• SOURCE EXTRACT:
——————————

I have never heard of this even in the 8 years I have been painting...

So looking into it i see a lot of Latex paint is fine to put down the drain, etc, etc. Or dumping paint down the drain is ok if it goes to a city septic system...

*Specifically I am wondering if it is ok to RINSE PAINT FROM BRUSHES IN A SINK THAT LEADS TO A SEPTIC??*

You would think if you can put drano down a sink you could put watered down paint from a brush... But maybe not?

Thanks


----------



## Rbriggs82 (Jul 9, 2012)

My old man washed brushes, buckets, and sleeves everyday for 20yrs in a slop sink at his house on a septic system without a problem. 

I'd say that's a that's a long enough testing time to conclude that it won't mess up a septic system. :yes:


----------



## paint2ski (Jan 20, 2011)

Yeah still looking into it. I want to tell the customer shes is worrying for nothing but no DEFINITE proof that it is OK or NOT OK... 

Usually I clean them in the backyard but it's the middle of winter...


----------



## Hines Painting (Jun 22, 2013)

I won't usually use a sink unless the customer offers or isn't home.


----------



## paint2ski (Jan 20, 2011)

It was a utility sink in the garage...


----------



## RH (Sep 7, 2010)

——————————

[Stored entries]
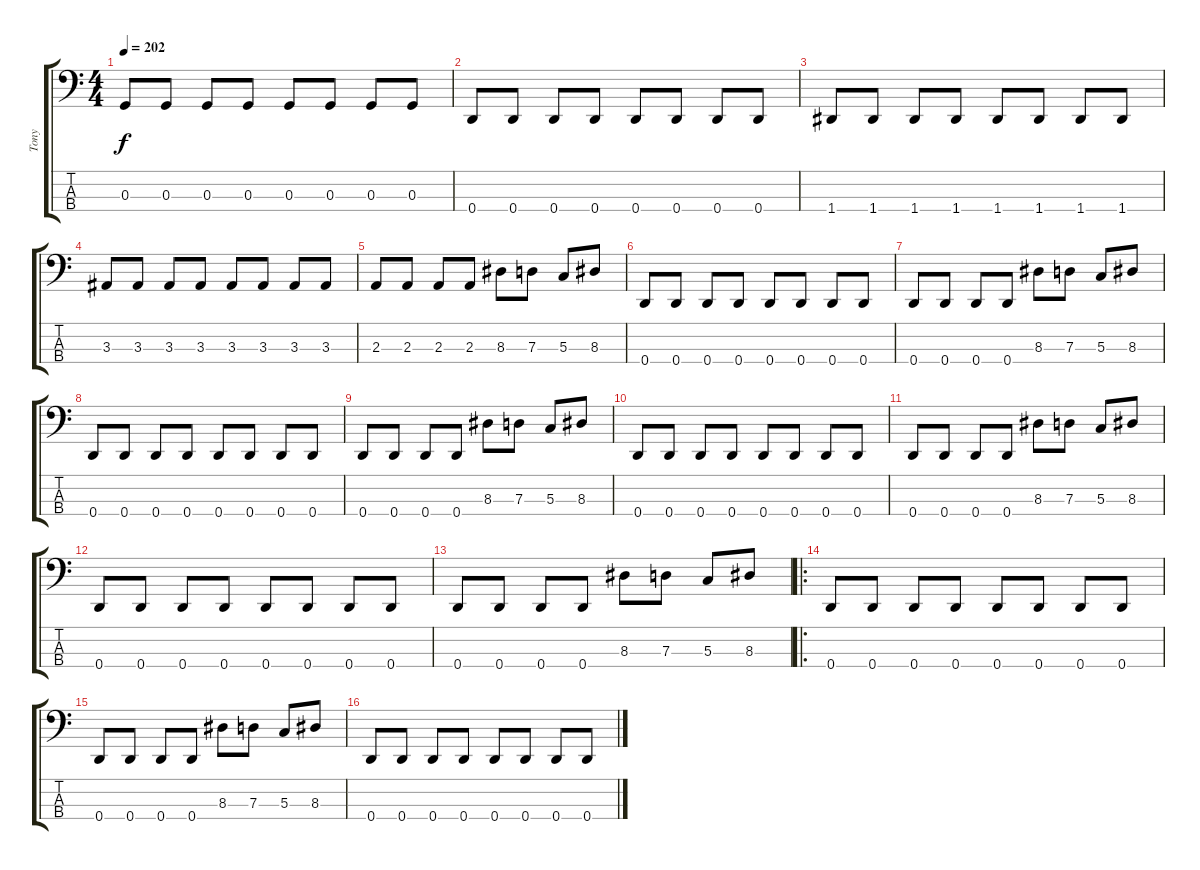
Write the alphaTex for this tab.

\track ("Tony" "Tony") {instrument electricbasspick}
\staff {score tabs}
\tuning (F2 C2 G1 D1) {hide}
\ts (4 4)
\tempo 202
\clef f4
\ks c
0.3.8{dy f} 0.3.8 0.3.8 0.3.8 0.3.8 0.3.8 0.3.8 0.3.8 |
0.4.8 0.4.8 0.4.8 0.4.8 0.4.8 0.4.8 0.4.8 0.4.8 |
1.4.8 1.4.8 1.4.8 1.4.8 1.4.8 1.4.8 1.4.8 1.4.8 |
3.3.8 3.3.8 3.3.8 3.3.8 3.3.8 3.3.8 3.3.8 3.3.8 |
2.3.8 2.3.8 2.3.8 2.3.8 8.3.8 7.3.8 5.3.8 8.3.8 |
0.4.8 0.4.8 0.4.8 0.4.8 0.4.8 0.4.8 0.4.8 0.4.8 |
0.4.8 0.4.8 0.4.8 0.4.8 8.3.8 7.3.8 5.3.8 8.3.8 |
0.4.8 0.4.8 0.4.8 0.4.8 0.4.8 0.4.8 0.4.8 0.4.8 |
0.4.8 0.4.8 0.4.8 0.4.8 8.3.8 7.3.8 5.3.8 8.3.8 |
0.4.8 0.4.8 0.4.8 0.4.8 0.4.8 0.4.8 0.4.8 0.4.8 |
0.4.8 0.4.8 0.4.8 0.4.8 8.3.8 7.3.8 5.3.8 8.3.8 |
0.4.8 0.4.8 0.4.8 0.4.8 0.4.8 0.4.8 0.4.8 0.4.8 |
0.4.8 0.4.8 0.4.8 0.4.8 8.3.8 7.3.8 5.3.8 8.3.8 |
\ro
0.4.8 0.4.8 0.4.8 0.4.8 0.4.8 0.4.8 0.4.8 0.4.8 |
0.4.8 0.4.8 0.4.8 0.4.8 8.3.8 7.3.8 5.3.8 8.3.8 |
0.4.8 0.4.8 0.4.8 0.4.8 0.4.8 0.4.8 0.4.8 0.4.8
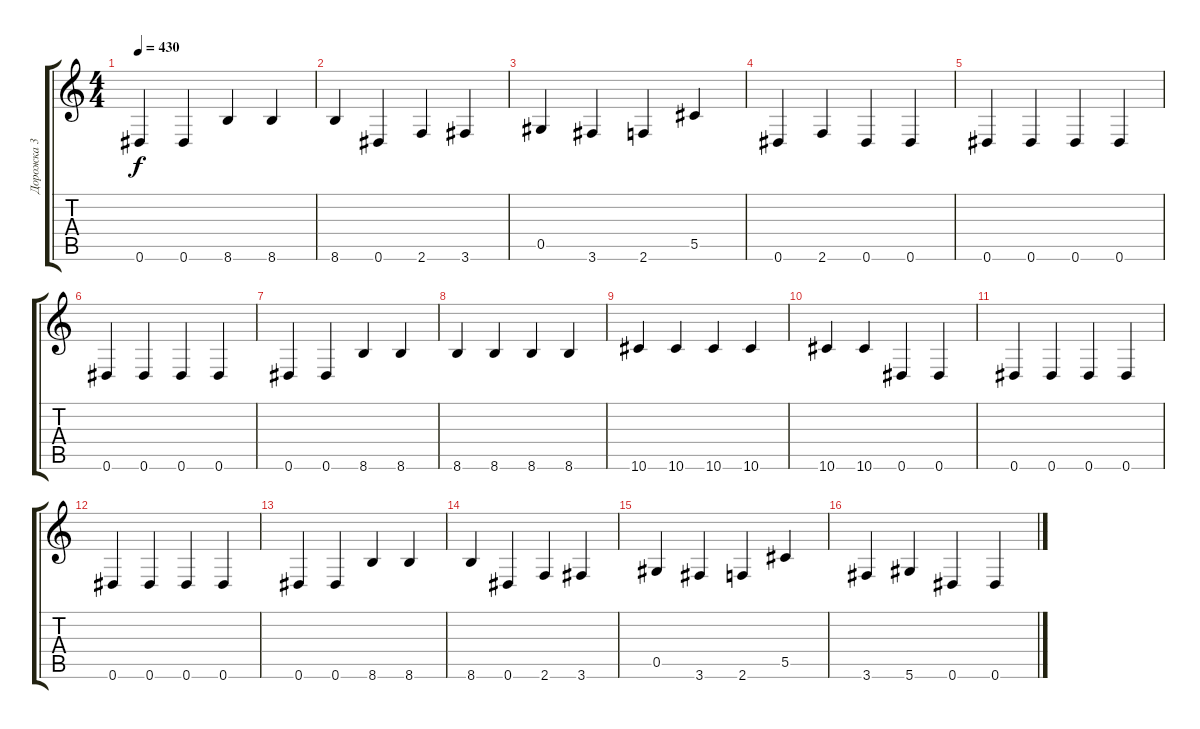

——————————

• WORK TO COMPLETE:
a: In the paint forum thread, what kind of sink does paint2ski say it was, and where was it?
b: Output every line of the listing as a JSON list of strings, one string per line, with blank lines skipped and the pictures left out.

• FINAL RESULTS:
a: A utility sink in the garage.

b:
[
  "Write the alphaTex for this tab.",
  "\\track (\"Tony\" \"Tony\") {instrument electricbasspick}",
  "\\staff {score tabs}",
  "\\tuning (F2 C2 G1 D1) {hide}",
  "\\ts (4 4)",
  "\\tempo 202",
  "\\clef f4",
  "\\ks c",
  "0.3.8{dy f} 0.3.8 0.3.8 0.3.8 0.3.8 0.3.8 0.3.8 0.3.8 |",
  "0.4.8 0.4.8 0.4.8 0.4.8 0.4.8 0.4.8 0.4.8 0.4.8 |",
  "1.4.8 1.4.8 1.4.8 1.4.8 1.4.8 1.4.8 1.4.8 1.4.8 |",
  "3.3.8 3.3.8 3.3.8 3.3.8 3.3.8 3.3.8 3.3.8 3.3.8 |",
  "2.3.8 2.3.8 2.3.8 2.3.8 8.3.8 7.3.8 5.3.8 8.3.8 |",
  "0.4.8 0.4.8 0.4.8 0.4.8 0.4.8 0.4.8 0.4.8 0.4.8 |",
  "0.4.8 0.4.8 0.4.8 0.4.8 8.3.8 7.3.8 5.3.8 8.3.8 |",
  "0.4.8 0.4.8 0.4.8 0.4.8 0.4.8 0.4.8 0.4.8 0.4.8 |",
  "0.4.8 0.4.8 0.4.8 0.4.8 8.3.8 7.3.8 5.3.8 8.3.8 |",
  "0.4.8 0.4.8 0.4.8 0.4.8 0.4.8 0.4.8 0.4.8 0.4.8 |",
  "0.4.8 0.4.8 0.4.8 0.4.8 8.3.8 7.3.8 5.3.8 8.3.8 |",
  "0.4.8 0.4.8 0.4.8 0.4.8 0.4.8 0.4.8 0.4.8 0.4.8 |",
  "0.4.8 0.4.8 0.4.8 0.4.8 8.3.8 7.3.8 5.3.8 8.3.8 |",
  "\\ro",
  "0.4.8 0.4.8 0.4.8 0.4.8 0.4.8 0.4.8 0.4.8 0.4.8 |",
  "0.4.8 0.4.8 0.4.8 0.4.8 8.3.8 7.3.8 5.3.8 8.3.8 |",
  "0.4.8 0.4.8 0.4.8 0.4.8 0.4.8 0.4.8 0.4.8 0.4.8"
]